**Problem**
Down to the last line below, repeat the entries word for word and drop the pictures.

*** Supplied records ***

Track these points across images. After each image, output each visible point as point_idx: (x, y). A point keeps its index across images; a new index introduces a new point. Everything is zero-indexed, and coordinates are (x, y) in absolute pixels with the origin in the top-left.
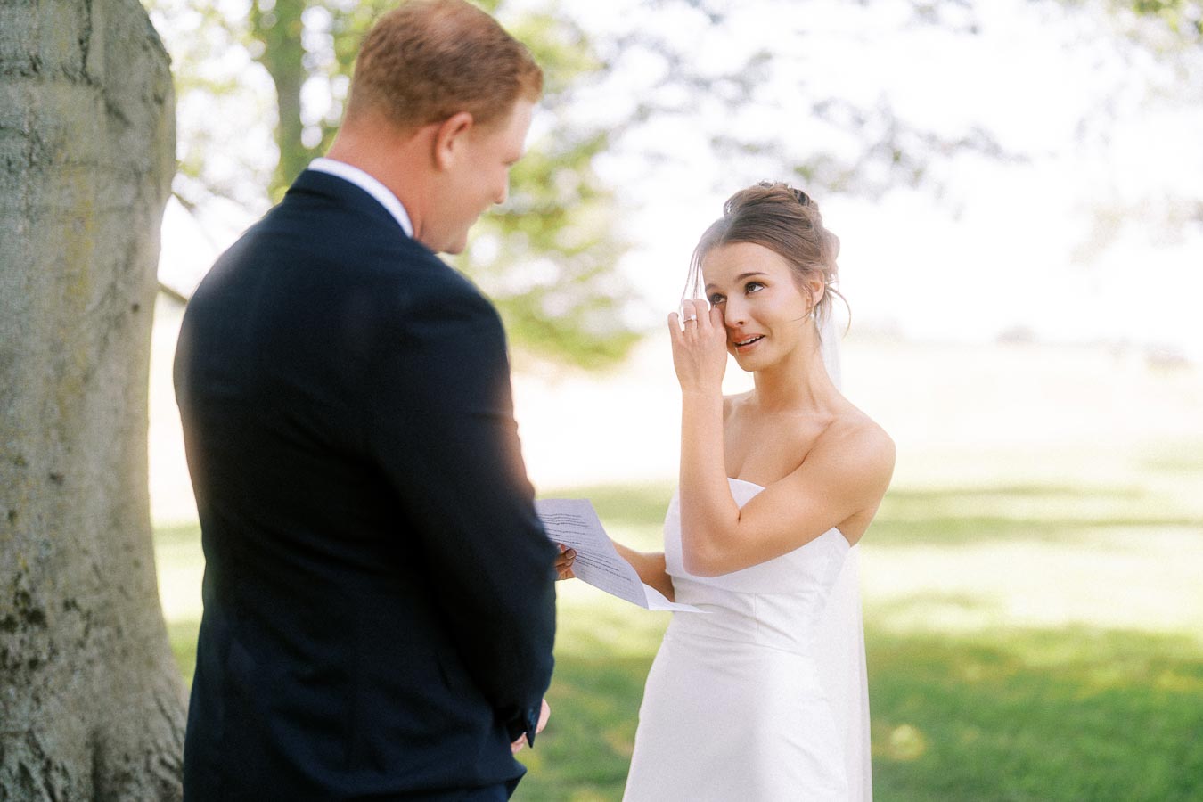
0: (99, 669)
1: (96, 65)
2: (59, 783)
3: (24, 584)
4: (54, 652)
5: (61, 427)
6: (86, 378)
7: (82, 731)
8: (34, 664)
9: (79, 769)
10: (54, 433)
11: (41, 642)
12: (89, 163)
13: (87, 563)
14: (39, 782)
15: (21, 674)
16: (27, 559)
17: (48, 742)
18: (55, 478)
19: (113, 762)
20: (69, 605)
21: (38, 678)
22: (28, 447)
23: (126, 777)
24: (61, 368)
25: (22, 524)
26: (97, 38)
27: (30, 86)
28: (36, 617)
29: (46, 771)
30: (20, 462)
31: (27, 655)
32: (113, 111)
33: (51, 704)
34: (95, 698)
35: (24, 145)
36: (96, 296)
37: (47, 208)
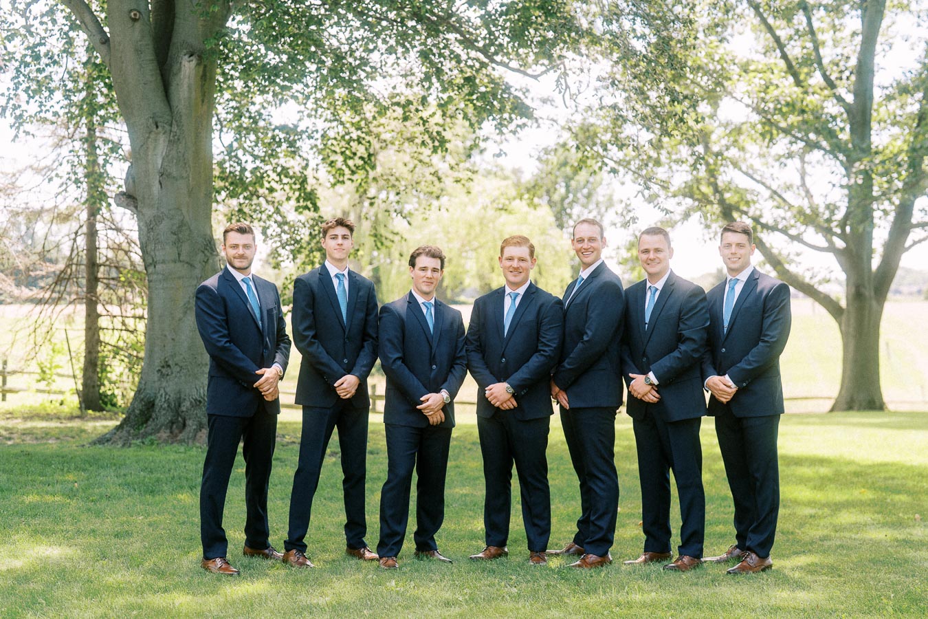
0: (183, 378)
1: (183, 258)
3: (167, 359)
4: (172, 373)
5: (174, 329)
6: (180, 320)
7: (176, 389)
8: (168, 375)
9: (174, 396)
10: (172, 331)
11: (169, 371)
12: (181, 277)
13: (182, 357)
14: (164, 396)
15: (165, 376)
16: (168, 355)
18: (173, 339)
19: (182, 396)
20: (176, 364)
21: (168, 378)
24: (173, 318)
25: (166, 348)
26: (184, 252)
27: (163, 265)
28: (169, 366)
29: (166, 395)
30: (165, 336)
31: (166, 373)
33: (170, 383)
34: (181, 383)
36: (182, 304)
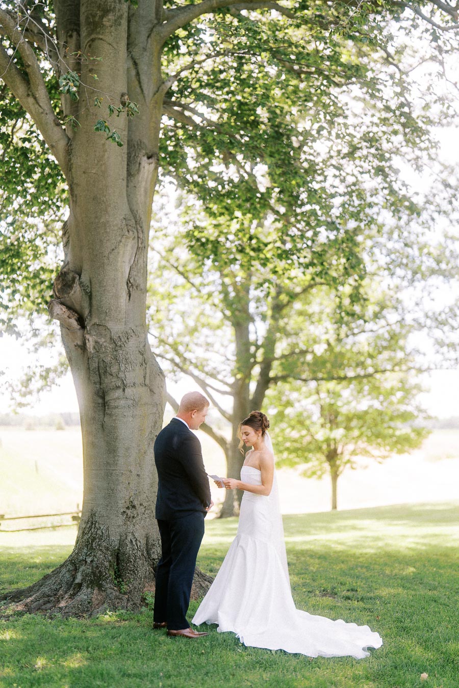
0: (148, 520)
1: (147, 382)
2: (139, 544)
3: (131, 499)
4: (138, 515)
5: (139, 464)
6: (145, 453)
7: (144, 533)
8: (133, 517)
9: (143, 542)
10: (138, 465)
11: (135, 512)
12: (146, 404)
14: (134, 543)
15: (131, 519)
16: (132, 493)
17: (136, 535)
18: (138, 475)
19: (151, 541)
20: (141, 505)
21: (134, 521)
22: (132, 469)
23: (154, 545)
25: (131, 485)
26: (148, 375)
27: (133, 389)
28: (134, 507)
29: (136, 541)
30: (131, 472)
31: (132, 515)
32: (151, 391)
33: (137, 526)
34: (147, 526)
35: (132, 401)
36: (147, 434)
37: (136, 415)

*** End of Supplied records ***

**Answer space**
Track these points across images. After each image, output each visible point as point_idx: (x, y). A point keeps its index across images; a new index introduces a new point. Everything is zero-indexed, and coordinates are (x, y) in absolute pixels with the origin in the top-left.
0: (99, 669)
1: (96, 65)
2: (59, 783)
3: (24, 584)
4: (54, 652)
5: (61, 427)
6: (86, 378)
7: (82, 731)
8: (34, 664)
9: (79, 769)
10: (54, 433)
11: (41, 642)
12: (89, 163)
13: (87, 563)
14: (39, 782)
15: (21, 674)
16: (27, 559)
17: (48, 742)
18: (55, 478)
19: (113, 762)
20: (69, 605)
21: (38, 678)
22: (28, 447)
23: (126, 777)
24: (61, 368)
25: (22, 524)
26: (97, 38)
27: (30, 86)
28: (36, 617)
29: (46, 771)
30: (20, 462)
31: (27, 655)
32: (113, 111)
33: (51, 704)
34: (95, 698)
35: (24, 145)
36: (96, 296)
37: (47, 208)
0: (183, 378)
1: (183, 258)
3: (167, 359)
4: (172, 373)
5: (174, 329)
6: (180, 320)
7: (176, 389)
8: (168, 375)
9: (174, 396)
10: (172, 331)
11: (169, 371)
12: (181, 277)
13: (182, 357)
14: (164, 396)
15: (165, 376)
16: (168, 355)
18: (173, 339)
19: (182, 396)
20: (176, 364)
21: (168, 378)
24: (173, 318)
25: (166, 348)
26: (184, 252)
27: (163, 265)
28: (169, 366)
29: (166, 395)
30: (165, 336)
31: (166, 373)
33: (170, 383)
34: (181, 383)
36: (182, 304)
0: (148, 520)
1: (147, 382)
2: (139, 544)
3: (131, 499)
4: (138, 515)
5: (139, 464)
6: (145, 453)
7: (144, 533)
8: (133, 517)
9: (143, 542)
10: (138, 465)
11: (135, 512)
12: (146, 404)
14: (134, 543)
15: (131, 519)
16: (132, 493)
17: (136, 535)
18: (138, 475)
19: (151, 541)
20: (141, 505)
21: (134, 521)
22: (132, 469)
23: (154, 545)
25: (131, 485)
26: (148, 375)
27: (133, 389)
28: (134, 507)
29: (136, 541)
30: (131, 472)
31: (132, 515)
32: (151, 391)
33: (137, 526)
34: (147, 526)
35: (132, 401)
36: (147, 434)
37: (136, 415)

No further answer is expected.